Circulating CD4+, CD8+, and double-negative T cells in ischemic stroke and stroke-associated infection: a prospective case-control study.

Abstract

Introduction: Adaptive immunity after a stroke results in a shift of T cells between compartments, leading to peripheral lymphopenia and an increased number of T cells within the brain lesion. Stroke-associated infection (SAI) presents a clinically significant challenge in stroke units. The role of T-cell subsets in the post-stroke immune response and in SAI remains unclear.

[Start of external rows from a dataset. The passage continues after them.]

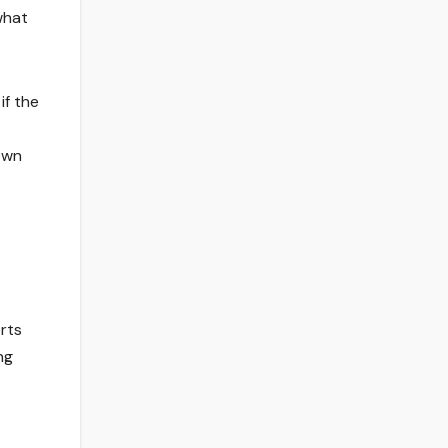
what
if the
own
orts
ng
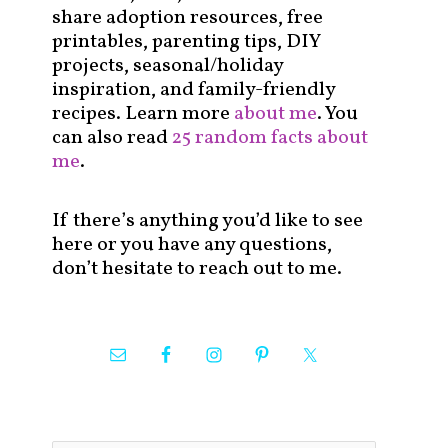
share adoption resources, free
printables, parenting tips, DIY
projects, seasonal/holiday
inspiration, and family-friendly
recipes. Learn more
about me
. You
can also read
25 random facts about
me
.
If there’s anything you’d like to see
here or you have any questions,
don’t hesitate to reach out to me.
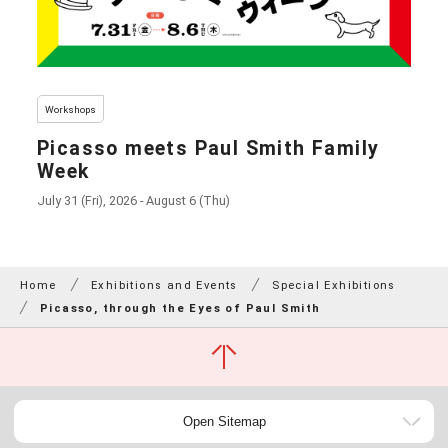
Workshops
Picasso meets Paul Smith Family
Week
July 31 (Fri), 2026 - August 6 (Thu)
Home
Exhibitions and Events
Special Exhibitions
Picasso, through the Eyes of Paul Smith
Open Sitemap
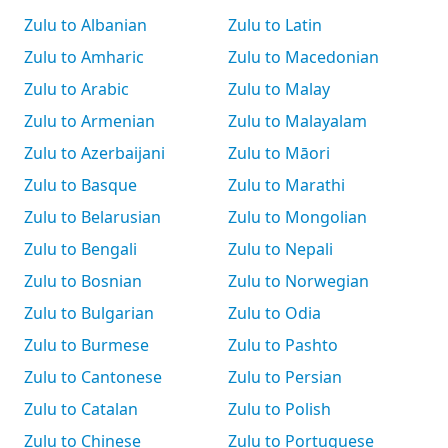
Zulu to Albanian
Zulu to Latin
Zulu to Amharic
Zulu to Macedonian
Zulu to Arabic
Zulu to Malay
Zulu to Armenian
Zulu to Malayalam
Zulu to Azerbaijani
Zulu to Māori
Zulu to Basque
Zulu to Marathi
Zulu to Belarusian
Zulu to Mongolian
Zulu to Bengali
Zulu to Nepali
Zulu to Bosnian
Zulu to Norwegian
Zulu to Bulgarian
Zulu to Odia
Zulu to Burmese
Zulu to Pashto
Zulu to Cantonese
Zulu to Persian
Zulu to Catalan
Zulu to Polish
Zulu to Chinese
Zulu to Portuguese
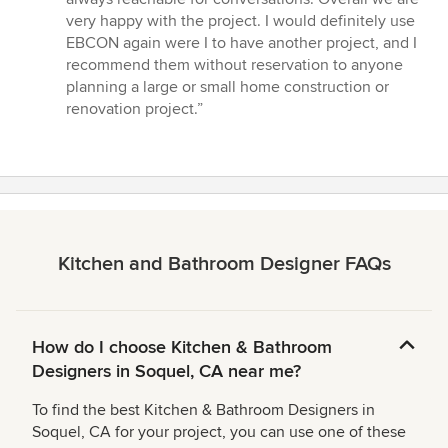
very happy with the project. I would definitely use
EBCON again were I to have another project, and I
recommend them without reservation to anyone
planning a large or small home construction or
renovation project.”
Kitchen and Bathroom Designer FAQs
How do I choose Kitchen & Bathroom
Designers in Soquel, CA near me?
To find the best Kitchen & Bathroom Designers in
Soquel, CA for your project, you can use one of these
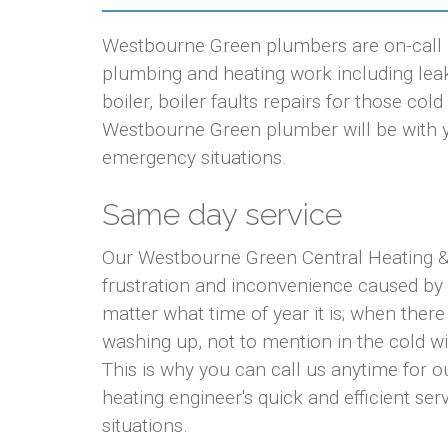
Westbourne Green plumbers are on-call 24
plumbing and heating work including leaki
boiler, boiler faults repairs for those co
Westbourne Green plumber will be with you
emergency situations.
Same day service
Our Westbourne Green Central Heating & 
frustration and inconvenience caused by
matter what time of year it is; when there
washing up, not to mention in the cold w
This is why you can call us anytime for
heating engineer's quick and efficient ser
situations.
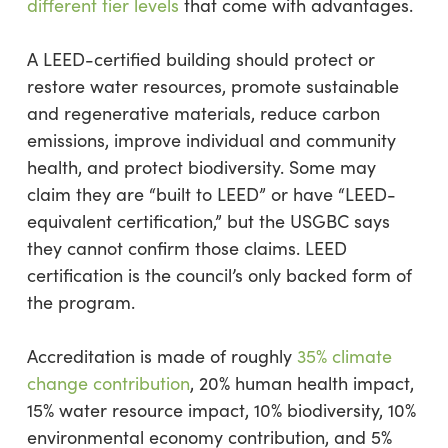
different tier levels
that come with advantages.
A LEED-certified building should protect or
restore water resources, promote sustainable
and regenerative materials, reduce carbon
emissions, improve individual and community
health, and protect biodiversity. Some may
claim they are “built to LEED” or have “LEED-
equivalent certification,” but the USGBC says
they cannot confirm those claims. LEED
certification is the council’s only backed form of
the program.
Accreditation is made of roughly
35% climate
change contribution
, 20% human health impact,
15% water resource impact, 10% biodiversity, 10%
environmental economy contribution, and 5%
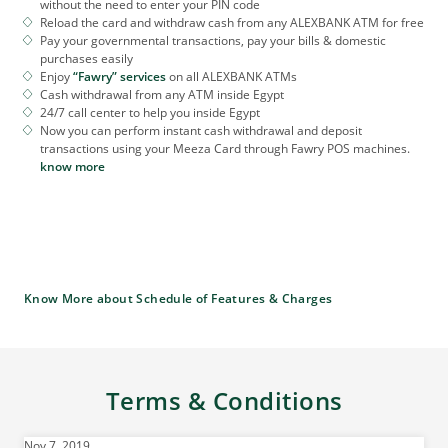
without the need to enter your PIN code
Reload the card and withdraw cash from any ALEXBANK ATM for free
Pay your governmental transactions, pay your bills & domestic
purchases easily
Enjoy
“Fawry” services
on all ALEXBANK ATMs
Cash withdrawal from any ATM inside Egypt
24/7 call center to help you inside Egypt
Now you can perform instant cash withdrawal and deposit
transactions using your Meeza Card through Fawry POS machines.
know more
Know More about Schedule of Features & Charges
Terms & Conditions
Nov 7, 2019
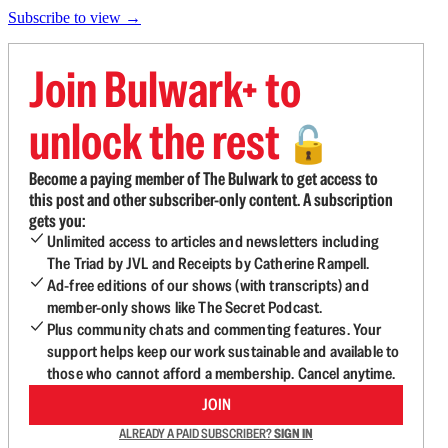
Subscribe to view →
Join Bulwark+ to
unlock the rest
🔓
Become a paying member of The Bulwark to get access to
this post and other subscriber-only content. A subscription
gets you:
Unlimited access to articles and newsletters including
The Triad by JVL and Receipts by Catherine Rampell.
Ad-free editions of our shows (with transcripts) and
member-only shows like The Secret Podcast.
Plus community chats and commenting features. Your
support helps keep our work sustainable and available to
those who cannot afford a membership. Cancel anytime.
JOIN
ALREADY A PAID SUBSCRIBER?
SIGN IN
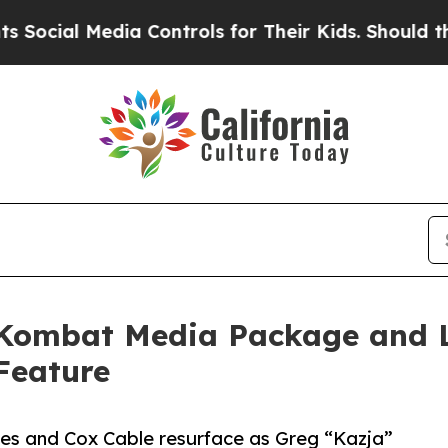
Media Controls for Their Kids. Should the US?
The
 Kombat Media Package and 
Feature
es and Cox Cable resurface as Greg “Kazja”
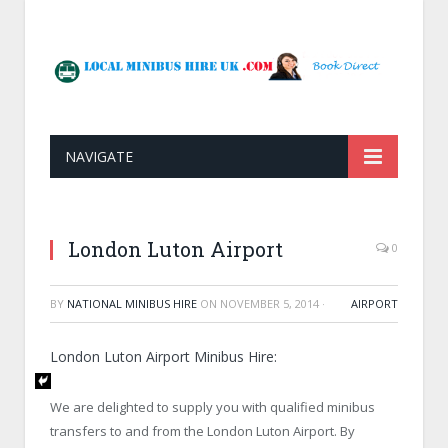
NAVIGATE
London Luton Airport
0
BY
NATIONAL MINIBUS HIRE
ON
NOVEMBER 5, 2014
·
AIRPORT
London Luton Airport Minibus Hire:
We are delighted to supply you with qualified minibus
transfers to and from the
London Luton Airport
. By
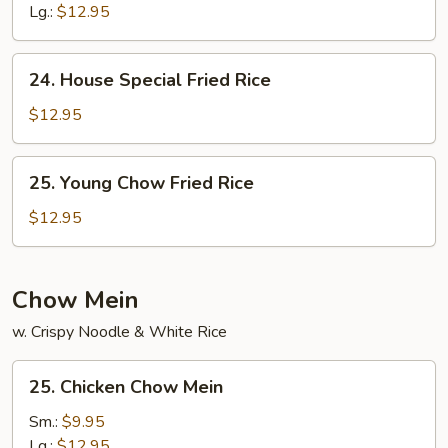
Rice
Lg.:
$12.95
24.
24. House Special Fried Rice
House
Special
$12.95
Fried
Rice
25.
25. Young Chow Fried Rice
Young
Chow
$12.95
Fried
Rice
Chow Mein
w. Crispy Noodle & White Rice
25.
25. Chicken Chow Mein
Chicken
Chow
Sm.:
$9.95
Mein
Lg.:
$12.95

Thus, we aimed to observe the quantitative changes of circulating CD4+, CD8+, double-negative T cells, and the CD4+/CD8+ ratio in stroke and SAI.

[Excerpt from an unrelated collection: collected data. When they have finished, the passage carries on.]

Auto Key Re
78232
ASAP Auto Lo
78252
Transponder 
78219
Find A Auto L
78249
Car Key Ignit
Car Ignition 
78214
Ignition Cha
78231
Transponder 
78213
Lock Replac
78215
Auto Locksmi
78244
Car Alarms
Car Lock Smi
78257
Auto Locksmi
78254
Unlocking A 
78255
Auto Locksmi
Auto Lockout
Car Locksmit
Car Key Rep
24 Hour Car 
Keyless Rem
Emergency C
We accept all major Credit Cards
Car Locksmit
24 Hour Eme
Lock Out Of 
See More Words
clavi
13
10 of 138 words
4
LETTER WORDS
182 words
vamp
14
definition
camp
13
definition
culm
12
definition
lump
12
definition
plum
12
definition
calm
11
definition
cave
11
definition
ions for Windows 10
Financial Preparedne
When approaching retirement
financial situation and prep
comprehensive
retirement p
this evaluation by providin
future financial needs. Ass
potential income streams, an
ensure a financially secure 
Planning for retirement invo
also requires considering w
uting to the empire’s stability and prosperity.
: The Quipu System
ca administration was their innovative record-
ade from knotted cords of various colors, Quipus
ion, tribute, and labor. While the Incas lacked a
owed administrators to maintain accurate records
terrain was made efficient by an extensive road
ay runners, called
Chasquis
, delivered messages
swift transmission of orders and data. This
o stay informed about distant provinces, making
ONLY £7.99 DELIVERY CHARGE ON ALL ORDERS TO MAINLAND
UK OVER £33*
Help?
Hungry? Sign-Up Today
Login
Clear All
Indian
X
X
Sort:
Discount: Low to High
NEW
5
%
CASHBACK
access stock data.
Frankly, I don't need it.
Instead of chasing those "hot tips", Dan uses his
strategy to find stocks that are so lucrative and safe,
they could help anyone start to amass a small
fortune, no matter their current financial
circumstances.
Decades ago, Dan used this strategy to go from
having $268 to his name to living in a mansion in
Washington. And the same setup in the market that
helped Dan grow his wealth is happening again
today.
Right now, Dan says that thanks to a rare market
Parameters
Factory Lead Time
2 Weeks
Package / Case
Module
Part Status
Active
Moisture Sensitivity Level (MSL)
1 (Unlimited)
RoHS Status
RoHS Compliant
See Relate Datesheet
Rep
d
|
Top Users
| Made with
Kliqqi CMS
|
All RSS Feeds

Methods: We prospectively assessed circulating CD4+, CD8+, and double-negative T cells using flow cytometry in 52 patients on days 1, 3, 10, and 90 after ischemic stroke. We compared the results to those obtained from age-, sex-, and vascular risk factor-matched controls. We analyzed lymphocyte parameters in relation to clinical outcome, SAI, infarct lesion volume, and risk factor burden.

Results: There were no differences in the studied parameters between stroke patients and controls, as well as between subjects with and without SAI. A higher percentage of CD4+ T cells and a higher CD4+/CD8+ ratio correlated with better clinical status in the acute and subacute phases, while CD8+ T cells showed the opposite correlation. The percentage of CD8+ T cells positively correlated with CRP levels during the acute and subacute phases of stroke, as well as in the control group. A negative correlation was noted between the percentage of CD4+ T cells on D1 and the serum CRP level on D10 after stroke. Similarly, the CD4+/CD8+ ratio on D1 negatively correlated with CRP on D1, D3, and D10. In patients with a history of hypertension (HT), there was a higher percentage of CD8+ T cells and a lower percentage of CD4+ T cells in the acute phase of stroke than those without HT.